China accepts "no way to keep track" of COVID cases amid shift from eradication strategy to "treatment"

Global supply chain may benefit as China relaxes its "zero COVID" policies

Beijing — A week after China's health authorities sparked chaos and confusion by announcing sweeping changes to the country's draconian COVID-19 control measures, the government's coronavirus czar has tried to bring some clarity about the new strategy. In doing so, China's government has admitted for the first time that it's impossible to try and detect and track every case of the coronavirus. 

Many across China, but particularly in the immense capital city of Beijing, have been desperate for more information given an anecdotal rise in sickness that doesn't seem to match up with official case counts, which have suggested a drop in the spread of the virus.

As of one week ago China has been allowing people infected with COVID-19 to quarantine at home with asymptomatic or mild cases, and it has dropped the requirement for everyone to show a recent negative test result before entering most public places.

A woman tends to a child at a fever clinic at a children's hospital in Beijing, December 14, 2022. Dake Kang/AP

The abrupt U-turn in the country's strict "zero-COVID" policy came after rare public protests against the measures, but what replaced the long-standing rules — and the stern rhetoric about the dangers of catching COVID-19 — was a lack of clear guidance that led to a rush on everything from cold and flu medicines to at-home test kits.

Visiting hospitals on Tuesday, China's top official on the coronavirus, Vice Premier Sun Chunlan, explained that the country's focus should shift from "preventing infections" to "medical treatment" of those suffering with the virus. The very clear goal of the last three years, in other words, of quickly isolating and stamping out any infections at all, has been changed to preventing and treating severe cases.

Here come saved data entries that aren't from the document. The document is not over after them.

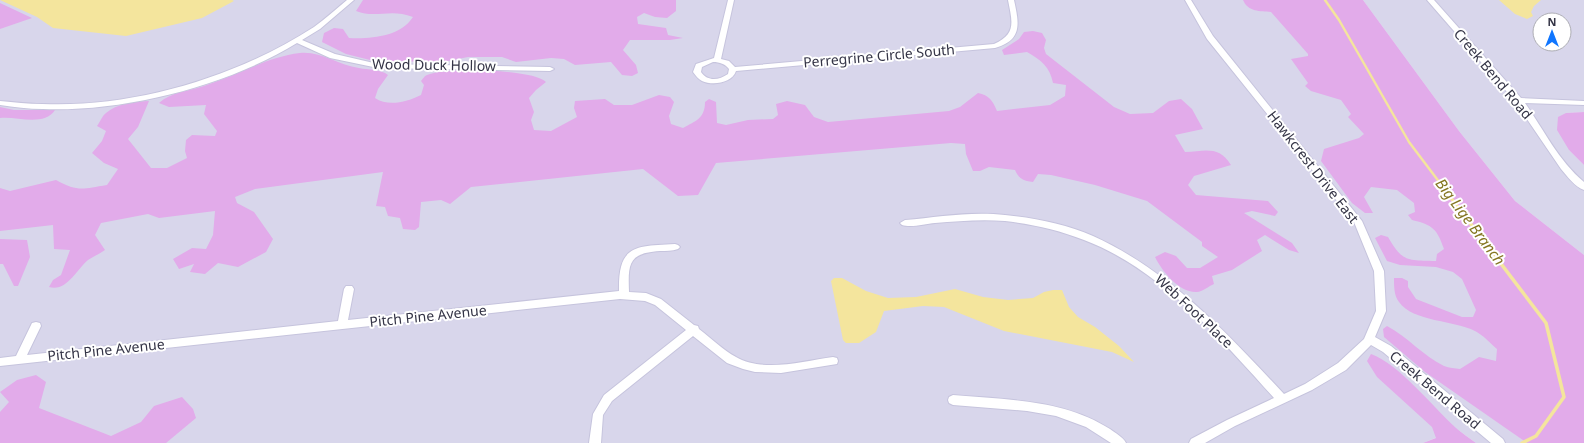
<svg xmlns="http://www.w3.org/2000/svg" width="1584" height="443" viewBox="0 0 1584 443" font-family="'Noto Sans',sans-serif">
	<rect width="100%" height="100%" fill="#e6e4f3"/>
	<!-- residential -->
	<path fill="#d8d6eb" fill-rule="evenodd" d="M 0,0 L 1307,0 L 1507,309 L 1508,429 L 1527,443 L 1476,443 L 1457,429 L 1423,443 L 0,443 Z
		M 1363,0 L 1584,0 L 1584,112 L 1566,113 L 1569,150 L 1584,165 L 1584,255 L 1515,201 L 1459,131 ZM 1540,20 L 1564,20 L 1564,44 L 1540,44 Z"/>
	<!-- green -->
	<path fill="#e2abea" d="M 363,0 L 676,0 L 676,11 L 667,18 L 655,17 L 644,13 L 637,17 L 638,24 L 666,28 L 668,35 L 683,38 L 670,40 L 630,40 L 623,50 L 636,65 L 638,73 L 632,76 L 622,75 L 611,62 L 575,65 L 564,59 L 551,58 L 516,62 L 502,57 L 468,57 L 443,62 L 374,61 L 346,54 L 322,42 L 324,33 L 334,28 L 343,29 L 349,38 C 370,39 400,37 413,17 C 390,8 376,19 356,11 Z
		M 1243,0 L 1363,0 L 1459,131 L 1515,201 L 1584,255 L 1584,443 L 1527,443 L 1425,372 L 1384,337 L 1383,329 L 1387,326 C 1408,337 1423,356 1444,366 C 1449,368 1455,368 1460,369 L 1479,357 L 1496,361 L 1497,349 C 1490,343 1483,335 1475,331 C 1454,320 1413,322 1399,302 C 1394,296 1394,286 1394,278 L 1402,278 L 1408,281 L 1408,287 L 1416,299 L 1462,317 L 1473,317 L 1476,310 L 1462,279 L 1453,272 L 1436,267 L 1400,265 L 1387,261 L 1375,238 L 1381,235 L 1388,237 C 1403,263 1408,260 1436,261 L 1437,254 L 1444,249 C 1437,229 1433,225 1412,220 L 1408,215 L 1415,212 L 1414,203 L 1397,190 L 1371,187 L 1364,197 L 1373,213 L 1365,213 L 1352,203 L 1321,161 L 1324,149 L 1359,138 L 1364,134 L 1348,117 L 1351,114 L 1341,100 L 1311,91 L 1305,86 L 1308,83 L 1291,59 L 1308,56 L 1308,54 L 1271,12 C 1260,11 1248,12 1243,0 Z
		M 0,3 L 32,18 L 0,29 Z
		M 1033,31 L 1042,33 L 1046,40 L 1044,48 L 1046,54 L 1114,107 L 1130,114 L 1153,113 L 1169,101 L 1181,99 L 1192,109 L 1203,129 L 1175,135 L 1185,152 C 1205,151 1219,145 1231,165 L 1194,176 L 1188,185 L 1196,195 L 1268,201 L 1278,212 L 1275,216 L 1252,211 L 1244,213 L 1292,243 L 1299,253 L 1289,250 L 1265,235 L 1257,240 L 1262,251 L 1232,270 L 1212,276 L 1214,284 C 1209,286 1202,292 1197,292 C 1179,293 1162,271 1155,257 L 1165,252 L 1176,256 L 1187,268 L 1200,268 L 1218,257 L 1202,246 L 1202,242 L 1147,201 L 1095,185 L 1051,175 L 1038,174 L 1033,182 C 1023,181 1019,179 1015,170 L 989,167 L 980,171 L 973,171 L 966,154 L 965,144 L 951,143 L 716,163 L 698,195 L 678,196 L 643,169 L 471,187 L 450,204 L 441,200 L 421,202 L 419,227 L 415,230 L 403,229 L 400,218 L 388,216 L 385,207 L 376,206 L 383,172 L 255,189 L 235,197 L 237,203 L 254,212 L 273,239 L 266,252 L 238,267 L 218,263 L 205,274 L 190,272 L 194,264 L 179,269 L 173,259 L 192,248 L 206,249 L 213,235 L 215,211 L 159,218 L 148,214 L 101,223 L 95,235 L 105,250 C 99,254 93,257 88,260 C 76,270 67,292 49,287 L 53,280 L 61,275 L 70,250 L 54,249 L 53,225 L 0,231 L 0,188 L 10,191 L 56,180 C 78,192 82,189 107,185 L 118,169 L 104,163 L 92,153 L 102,141 L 106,131 L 97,126 C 100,122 102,116 106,113 C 116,104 136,101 149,101 L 138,127 L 128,139 L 151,168 L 167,168 L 187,158 L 185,151 L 186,140 L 192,135 L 215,136 L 217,131 L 204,114 L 206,105 L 169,107 L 159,103 C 171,92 189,91 204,86 C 236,76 266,57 300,53 C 321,51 338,65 359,68 C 368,70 381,69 388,75 L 378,89 L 375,98 C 388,107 407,102 421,95 L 424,85 L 421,81 C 423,79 424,76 427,75 C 444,67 534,69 546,82 L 536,90 L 529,98 L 534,112 L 531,120 L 534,130 L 551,131 L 577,117 L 574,108 L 575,101 L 605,99 L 614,105 L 632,105 L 659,95 L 670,97 L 674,102 L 669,116 L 671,124 L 683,128 C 696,121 705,118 705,102 L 709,99 L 716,102 L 717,123 L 726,125 L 748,120 L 773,119 L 778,115 L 776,104 L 787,101 L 805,105 L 814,117 L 828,122 L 949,111 L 960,107 L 978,93 C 989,95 993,101 997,111 L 1050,105 L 1065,96 L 1066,85 L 1053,83 C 1050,67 1041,60 1027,52 L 1004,55 L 1002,50 L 1019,39 L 1024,32 Z
		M 0,107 L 14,110 L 55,110 C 44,127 17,116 0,118 Z
		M 1584,112 L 1584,165 L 1569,150 L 1557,130 L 1558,117 L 1566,113 Z
		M 0,239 L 27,240 L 30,257 L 18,286 L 14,286 L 3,264 L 0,264 Z
		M 1371,354 C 1399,364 1433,407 1456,428 C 1462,433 1469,438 1476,443 L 1423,443 L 1436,438 L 1432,427 L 1377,377 L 1367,361 Z
		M 36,375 L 46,382 L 39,408 L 111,436 L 141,422 L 154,406 L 182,397 L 193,409 L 196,418 L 166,443 L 0,443 L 0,412 L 9,402 L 0,392 L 17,380 Z"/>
	<!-- water -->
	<path fill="#f4e59d" d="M 0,0 L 232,0 L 234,1 L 202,18 L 126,36 L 53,28 L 37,17 Z
		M 1499,0 L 1541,0 L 1534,6 L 1531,12 L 1533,16 L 1527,19 L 1515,14 Z
		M 834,278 L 842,278 L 866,291 L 888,298 L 916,297 L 955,289 L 983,297 L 1008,300 L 1033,298 L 1044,292 L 1053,290 L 1062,290 L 1069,307 L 1078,317 L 1095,327 L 1119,346 L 1134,362 L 1112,352 L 1004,331 L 944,307 L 923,306 L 884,311 L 876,332 L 859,343 L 846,343 L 843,340 L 831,281 Z"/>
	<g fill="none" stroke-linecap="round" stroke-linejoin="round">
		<!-- stream-far1 -->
		<path stroke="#f4e59d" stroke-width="2.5" d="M 1325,0 L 1339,20 L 1409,142 L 1449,195"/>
		<!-- stream -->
		<path stroke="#f4e59d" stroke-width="3.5" d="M 1448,194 L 1546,323 L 1564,397 L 1536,436 L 1522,443"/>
		<defs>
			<path id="minor" d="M 347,0 L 354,0 L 320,29 L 302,40 L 335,54 L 378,64 L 550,67 L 554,69 L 550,71 L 378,68 L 330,58 L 297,43 C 227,86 124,112 43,109 C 28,109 14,107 0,105 L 0,101 C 14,102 28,104 42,104 C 134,108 237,77 314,27 C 325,19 336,9 347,0 Z
				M 728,0 L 734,0 L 721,59 L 729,61 L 735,67 L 994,44 C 1017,34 1012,21 1008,0 L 1014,0 C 1019,23 1023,40 995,48 L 736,71 C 732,83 713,86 702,81 C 698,79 696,76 693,72 L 696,64 L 714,58 ZM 713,62 C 720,62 725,64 729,69 L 728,74 C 719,80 708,82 701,72 L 702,67 Z
				M 1185,0 L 1191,0 L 1213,36 L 1362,221 L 1384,271 L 1386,311 L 1375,337 L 1391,346 L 1503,439 L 1505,443 L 1491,443 L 1383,352 L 1371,345 L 1346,370 L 1312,390 L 1235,426 L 1205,443 L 1189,443 L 1191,439 L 1227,420 L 1274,398 C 1222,340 1159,268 1084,240 C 1059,230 1032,224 1005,221 C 982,219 958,221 935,223 C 925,224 911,228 902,225 L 900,223 L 905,220 C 938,217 972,211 1005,215 C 1035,218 1066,224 1093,236 C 1170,271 1227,333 1284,394 L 1305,384 L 1338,363 L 1364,339 L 1376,311 L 1374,271 L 1354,222 L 1207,39 Z
				M 1427,0 L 1434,0 L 1521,98 L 1584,101 L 1584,105 L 1525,103 C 1544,130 1558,160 1584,182 L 1584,190 C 1575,187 1567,176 1561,169 L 1514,100 Z
				M 675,244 L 678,245 L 680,247 L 678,249 C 672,251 666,251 660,251 C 628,253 628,264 629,292 L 646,293 L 661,299 L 694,325 L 698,326 L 699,329 C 711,338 723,350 736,357 C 764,373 803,361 833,357 L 837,358 L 838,361 L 837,364 L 781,373 L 755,372 L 743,369 L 727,363 L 693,336 L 612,401 L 603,415 L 601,443 L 589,443 L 593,414 L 604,395 L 686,330 L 655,305 L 645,301 L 620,299 L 0,366 L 0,358 L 16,356 L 32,323 L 36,322 L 40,323 L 41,326 L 27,355 L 338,321 L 344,289 L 346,286 L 352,286 L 354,289 L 348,320 L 619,291 C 618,245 635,246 675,244 Z
				M 953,395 C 1007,400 1063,399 1110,429 C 1115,433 1123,437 1126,443 L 1111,443 L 1086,427 L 1056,416 L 1027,411 L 953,405 L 949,403 L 948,400 L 949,397 Z"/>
		</defs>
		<!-- minor casing -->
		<use href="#minor" stroke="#c6c4dd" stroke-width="2"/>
		<!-- minor -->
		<use href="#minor" fill="#fff" fill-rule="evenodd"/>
	</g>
	<g text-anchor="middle" stroke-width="4" stroke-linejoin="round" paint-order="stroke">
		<!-- street labels -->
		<g font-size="14" fill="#343446" stroke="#fff">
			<text transform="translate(879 56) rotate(-5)" y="5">Perregrine Circle South</text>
			<text transform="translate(434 65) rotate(1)" y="5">Wood Duck Hollow</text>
			<text transform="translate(1493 74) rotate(50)" y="5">Creek Bend Road</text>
			<text transform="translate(1313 167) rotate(52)" y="5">Hawkcrest Drive East</text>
			<text transform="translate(1194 311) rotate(43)" y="5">Web Foot Place</text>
			<text transform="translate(428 316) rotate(-6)" y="5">Pitch Pine Avenue</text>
			<text transform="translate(106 350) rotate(-6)" y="5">Pitch Pine Avenue</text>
			<text transform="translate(1435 390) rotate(40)" y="5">Creek Bend Road</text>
		</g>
		<!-- water labels -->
		<g font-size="15" font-style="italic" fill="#847521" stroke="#fff">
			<text transform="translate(1470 222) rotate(53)" y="5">Big Lige Branch</text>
		</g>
	</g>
	<!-- north arrow -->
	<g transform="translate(1552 32)"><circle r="19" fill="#ffffff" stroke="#aeaeb5"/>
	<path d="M0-3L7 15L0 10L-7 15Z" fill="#1076ff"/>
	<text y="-6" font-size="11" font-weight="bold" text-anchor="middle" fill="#343446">N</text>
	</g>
</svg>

Chinese Vice Premier Sun Chunlan inspects the Capital Institute of Pediatrics in Beijing, China, December 13, 2022, amid the ongoing COVID-19 pandemic.  Yan Yan/Xinhua/Getty

As part of the new strategy, which broadly reflects the policies adopted many months ago by many other major economies, China's National Health Commission announced Wednesday that it would no longer report the number of asymptomatic cases in the country. With the mandatory mass-testing that had impeded everyday life for years now officially abandoned, the commission said there was "no way to keep track of actual numbers" of infections.

The announcement was added without fanfare as a note on the health service's daily report of COVID cases — and the recent downward trend reflected in that report may be largely explained by the sudden, massive drop in testing. Official caseloads have been declining steadily since late November, but anecdotal evidence from Chinese social media suggests many people are still catching the virus.

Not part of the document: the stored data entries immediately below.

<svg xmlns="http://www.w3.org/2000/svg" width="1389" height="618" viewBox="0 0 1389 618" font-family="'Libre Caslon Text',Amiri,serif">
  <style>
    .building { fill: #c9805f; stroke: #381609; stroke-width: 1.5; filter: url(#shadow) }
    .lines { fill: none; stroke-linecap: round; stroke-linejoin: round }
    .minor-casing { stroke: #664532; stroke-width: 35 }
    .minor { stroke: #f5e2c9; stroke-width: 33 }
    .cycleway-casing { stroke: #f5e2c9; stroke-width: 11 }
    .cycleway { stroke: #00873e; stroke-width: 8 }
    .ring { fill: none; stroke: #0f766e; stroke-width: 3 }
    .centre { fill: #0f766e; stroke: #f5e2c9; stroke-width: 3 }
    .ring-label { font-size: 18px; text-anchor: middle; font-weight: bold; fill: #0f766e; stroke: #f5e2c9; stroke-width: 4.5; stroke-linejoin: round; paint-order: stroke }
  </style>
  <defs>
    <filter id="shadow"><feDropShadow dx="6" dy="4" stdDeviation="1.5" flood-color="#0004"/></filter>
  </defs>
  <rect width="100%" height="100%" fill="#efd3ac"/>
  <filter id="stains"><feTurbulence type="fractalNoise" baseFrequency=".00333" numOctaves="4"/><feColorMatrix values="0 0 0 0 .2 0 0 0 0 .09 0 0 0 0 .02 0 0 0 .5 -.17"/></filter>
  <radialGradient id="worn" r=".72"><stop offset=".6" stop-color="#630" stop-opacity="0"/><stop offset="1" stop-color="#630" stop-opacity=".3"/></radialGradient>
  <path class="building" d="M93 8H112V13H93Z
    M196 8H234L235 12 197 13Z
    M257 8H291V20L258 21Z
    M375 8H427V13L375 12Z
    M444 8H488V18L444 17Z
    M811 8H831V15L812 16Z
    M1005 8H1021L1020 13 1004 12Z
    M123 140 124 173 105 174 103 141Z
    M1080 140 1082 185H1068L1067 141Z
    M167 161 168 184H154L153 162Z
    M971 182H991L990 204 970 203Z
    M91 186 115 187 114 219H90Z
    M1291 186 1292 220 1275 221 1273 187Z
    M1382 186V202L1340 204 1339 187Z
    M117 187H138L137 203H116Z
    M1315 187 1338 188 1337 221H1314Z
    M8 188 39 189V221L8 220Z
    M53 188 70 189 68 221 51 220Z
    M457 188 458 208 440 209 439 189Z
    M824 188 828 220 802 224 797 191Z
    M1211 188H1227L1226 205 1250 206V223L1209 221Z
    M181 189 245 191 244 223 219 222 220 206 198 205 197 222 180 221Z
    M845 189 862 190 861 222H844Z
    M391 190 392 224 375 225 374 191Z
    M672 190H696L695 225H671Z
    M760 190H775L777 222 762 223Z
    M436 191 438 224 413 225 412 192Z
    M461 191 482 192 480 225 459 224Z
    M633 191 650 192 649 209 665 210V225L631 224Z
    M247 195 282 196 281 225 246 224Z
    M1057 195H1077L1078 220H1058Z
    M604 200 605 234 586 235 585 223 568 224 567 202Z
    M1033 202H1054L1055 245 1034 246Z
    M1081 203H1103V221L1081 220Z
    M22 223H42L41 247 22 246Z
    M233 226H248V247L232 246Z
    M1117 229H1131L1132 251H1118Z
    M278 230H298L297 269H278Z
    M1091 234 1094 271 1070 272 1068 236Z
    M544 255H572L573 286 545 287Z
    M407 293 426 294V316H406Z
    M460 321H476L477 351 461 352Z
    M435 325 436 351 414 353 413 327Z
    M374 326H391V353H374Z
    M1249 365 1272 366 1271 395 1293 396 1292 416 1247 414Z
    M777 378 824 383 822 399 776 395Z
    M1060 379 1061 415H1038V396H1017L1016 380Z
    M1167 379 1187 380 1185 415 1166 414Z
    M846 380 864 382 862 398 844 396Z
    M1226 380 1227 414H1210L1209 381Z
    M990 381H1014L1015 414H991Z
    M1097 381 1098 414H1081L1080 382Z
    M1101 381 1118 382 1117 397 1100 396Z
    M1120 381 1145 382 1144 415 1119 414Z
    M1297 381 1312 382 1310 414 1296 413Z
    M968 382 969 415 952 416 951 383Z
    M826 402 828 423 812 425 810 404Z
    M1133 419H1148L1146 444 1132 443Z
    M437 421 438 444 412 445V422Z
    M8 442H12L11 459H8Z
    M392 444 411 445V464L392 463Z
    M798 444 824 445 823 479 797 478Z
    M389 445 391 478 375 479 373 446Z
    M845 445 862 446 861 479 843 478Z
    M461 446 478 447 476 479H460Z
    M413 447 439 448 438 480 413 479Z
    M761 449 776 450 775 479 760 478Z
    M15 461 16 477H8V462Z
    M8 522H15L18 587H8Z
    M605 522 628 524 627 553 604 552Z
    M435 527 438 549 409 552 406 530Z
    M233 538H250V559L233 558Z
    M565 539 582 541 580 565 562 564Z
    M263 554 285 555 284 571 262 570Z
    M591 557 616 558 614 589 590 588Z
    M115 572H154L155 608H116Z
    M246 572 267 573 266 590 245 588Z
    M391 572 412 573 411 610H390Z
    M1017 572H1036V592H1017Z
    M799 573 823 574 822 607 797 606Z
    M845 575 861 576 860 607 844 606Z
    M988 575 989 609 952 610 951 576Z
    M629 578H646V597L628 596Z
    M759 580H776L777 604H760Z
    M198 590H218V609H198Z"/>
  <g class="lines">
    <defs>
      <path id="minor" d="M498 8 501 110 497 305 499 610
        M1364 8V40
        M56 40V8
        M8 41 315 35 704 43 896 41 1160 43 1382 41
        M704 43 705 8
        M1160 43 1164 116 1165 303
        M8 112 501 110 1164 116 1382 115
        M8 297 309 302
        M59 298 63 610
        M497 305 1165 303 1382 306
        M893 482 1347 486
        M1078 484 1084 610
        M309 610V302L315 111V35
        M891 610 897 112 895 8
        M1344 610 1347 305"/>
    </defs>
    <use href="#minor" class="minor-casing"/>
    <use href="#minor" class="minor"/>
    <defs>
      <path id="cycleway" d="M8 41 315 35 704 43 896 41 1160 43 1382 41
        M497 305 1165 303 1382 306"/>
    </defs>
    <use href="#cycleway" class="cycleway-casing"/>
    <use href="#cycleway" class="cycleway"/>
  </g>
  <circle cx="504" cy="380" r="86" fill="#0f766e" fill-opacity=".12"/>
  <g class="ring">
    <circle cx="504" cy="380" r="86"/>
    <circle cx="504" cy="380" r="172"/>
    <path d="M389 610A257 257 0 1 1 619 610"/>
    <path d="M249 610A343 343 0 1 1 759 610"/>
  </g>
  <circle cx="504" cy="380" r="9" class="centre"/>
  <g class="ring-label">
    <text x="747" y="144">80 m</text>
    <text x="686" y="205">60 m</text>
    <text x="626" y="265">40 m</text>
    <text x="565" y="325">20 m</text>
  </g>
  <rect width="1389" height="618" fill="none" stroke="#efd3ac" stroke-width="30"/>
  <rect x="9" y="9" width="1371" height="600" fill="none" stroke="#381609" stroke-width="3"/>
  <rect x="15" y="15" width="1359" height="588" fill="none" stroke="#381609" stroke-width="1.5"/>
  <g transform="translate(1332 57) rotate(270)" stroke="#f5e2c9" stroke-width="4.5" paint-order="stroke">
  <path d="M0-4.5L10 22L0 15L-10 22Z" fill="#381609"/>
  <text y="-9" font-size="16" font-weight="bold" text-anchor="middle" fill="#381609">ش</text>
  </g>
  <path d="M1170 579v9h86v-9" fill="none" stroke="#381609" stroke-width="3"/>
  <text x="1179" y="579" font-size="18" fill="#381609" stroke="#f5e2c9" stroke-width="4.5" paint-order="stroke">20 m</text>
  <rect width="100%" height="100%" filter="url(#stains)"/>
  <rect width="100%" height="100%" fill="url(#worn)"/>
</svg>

For days, "fever clinics" around the Chinese capital have had lines of people waiting outside in the cold for COVID tests or treatment for hours. Common cold, flu and pain medicines and the rapid at-home antigen test kits are in extremely short supply. Demand for the tests has soared as many of the government-run PCR test booths that became regular fixtures across Chinese cities during the last few years have been dismantled over the last couple weeks.

People line up outside a fever clinic in Beijing, China, to seek testing and treatment amid the ongoing COVID-19 pandemic, December 14, 2022. YUXUAN ZHANG/AFPTV/AFP/Getty

On Saturday, Beijing's emergency services received six times as many calls as usual. On Sunday, the number of people visiting the capital's fever clinics spiked to 16 times the usual level.

The general public have not been alone in struggling to adjust to the new strategy. The National Bureau of Statistics cancelled its regularly scheduled monthly news conference this week, saying it would instead release COVID case data online. Taiwanese media pointed out that Beijing's office in charge of relations with the democratically governed island had canceled two consecutive media briefings.

One of the biggest problems for China as it eased its tight anti-virus rules was the relatively low proportion of the country's vast, 1.4 billion-strong population who have been fully vaccinated and boosted against COVID-19. Chinese authorities declined for years to use Western-developed vaccines, sticking with the country's domestic products which didn't perform as well during clinical trials.

Of particular concern, many older Chinese citizens remain un- or under-vaccinated, though the government did announce a major vaccination push when it dropped the zero-COVID policy last week.

There was a new glimmer of hope this week, however, as a domestic healthcare app started selling Pfizer's COVID-19 treatment PAXLOVID to anyone with a positive test result. Even at $426.80 per box, the medicine reportedly sold out on the app within half an hour.

CBS News' Tucker Reals contributed to this report.